Sift the flour, baking powder, baking soda, cinnamon, nutmeg, and salt into a large bowl. In a medium bowl, whisk together the granulated sugar, olive oil, squash purée, and bloomed flax eggs. Make a well in the middle of the flour mixture and pour in the squash mixture. Whisk until just combined. Stir the chocolate into the batter
Pour the batter into the prepared pan and bake until browned on the top and a skewer inserted in the centre of the cake comes out clean, 75-90 minutes. Let cool in the pan on a wire rack for 20 minutes. Run a knife around the edges and invert the cake from the pan and let cool on the rack for another 20 minutes. Transfer to a serving plate.
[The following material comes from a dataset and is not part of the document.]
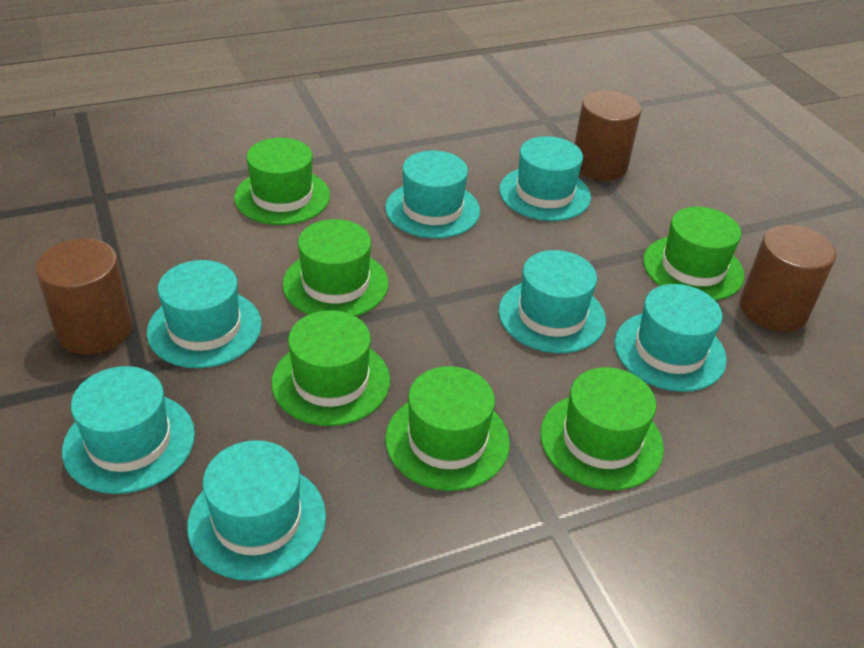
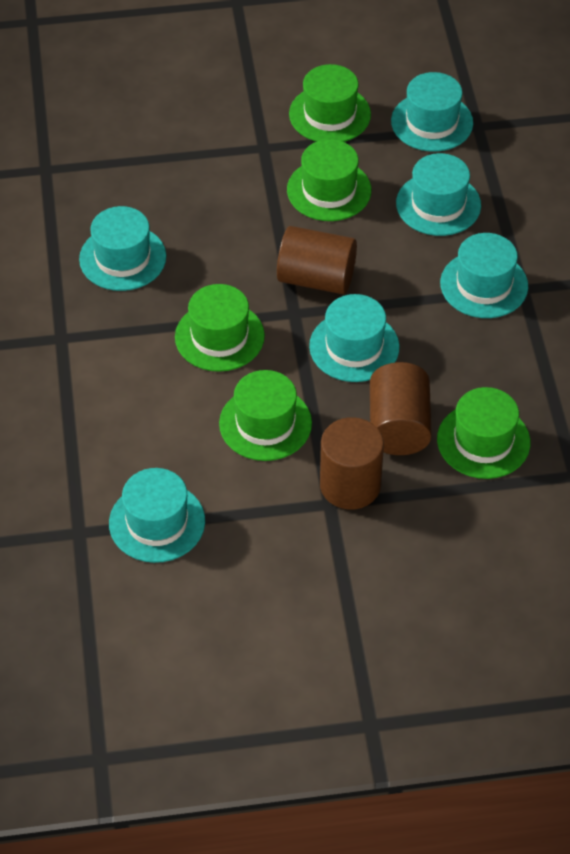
green hat: [234,138,330,225] [271,310,390,426] [283,219,388,316] [385,366,510,491] [540,367,664,490] [643,207,744,301] = 6 -> [175,284,265,372] [219,370,312,461] [287,139,371,221] [289,64,371,142] [437,387,530,479] = 5
turquoise hat: [62,366,195,494] [147,260,262,368] [187,440,326,581] [385,151,480,238] [499,136,591,221] [499,250,606,353] [615,284,727,392] = 7 -> [79,206,166,291] [109,468,205,563] [309,294,400,382] [391,72,473,152] [396,153,481,236] [440,233,528,318] = 6

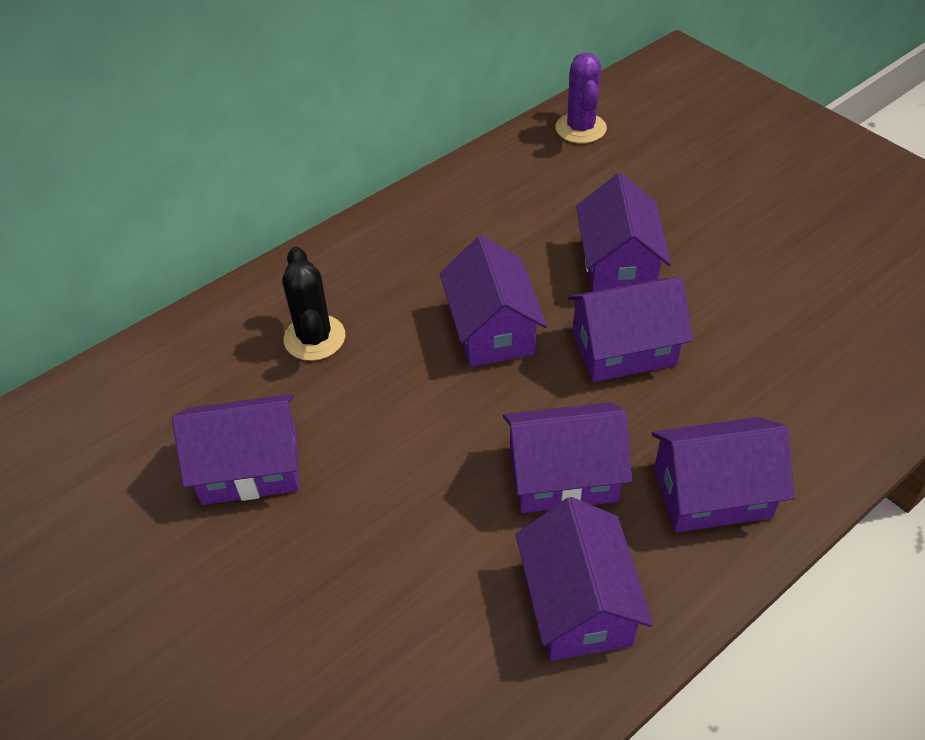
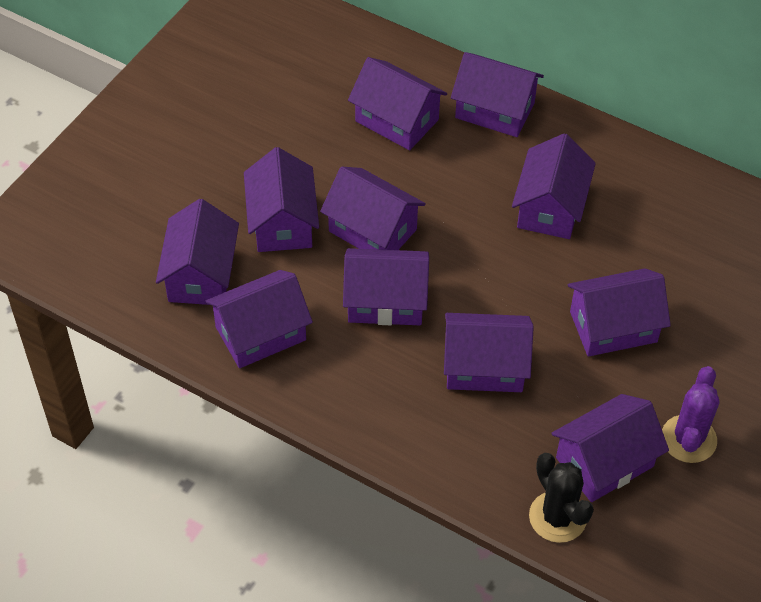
purple house: [172,394,299,505] [440,235,547,367] [503,402,632,513] [516,497,653,661] [567,277,693,382] [576,173,671,291] [652,417,795,533] = 7 -> [156,199,239,305] [205,270,313,368] [244,147,319,252] [320,167,426,250] [343,248,429,325] [348,57,447,150] [444,313,534,392] [451,52,544,137] [512,133,596,239] [551,394,669,502] [568,268,671,357] = 11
In a small, dry frying pan over medium heat, gently toast the pepitas just until fragrant and beginning to brown, about 3 to 5 minutes. Let cool.
In a small bowl, whisk the confectioners’ sugar with 2 Tbsp hot water until you have a thick glaze. Add more confectioners’ sugar or water as needed to create a smooth glaze with the viscosity of honey. Slowly drizzle in the olive oil, whisking constantly.
Pour the glaze over the cake, allowing it to drip over the sides. Sprinkle with the cacao nibs and pepitas and let the glaze set completely before serving, about 1 hour.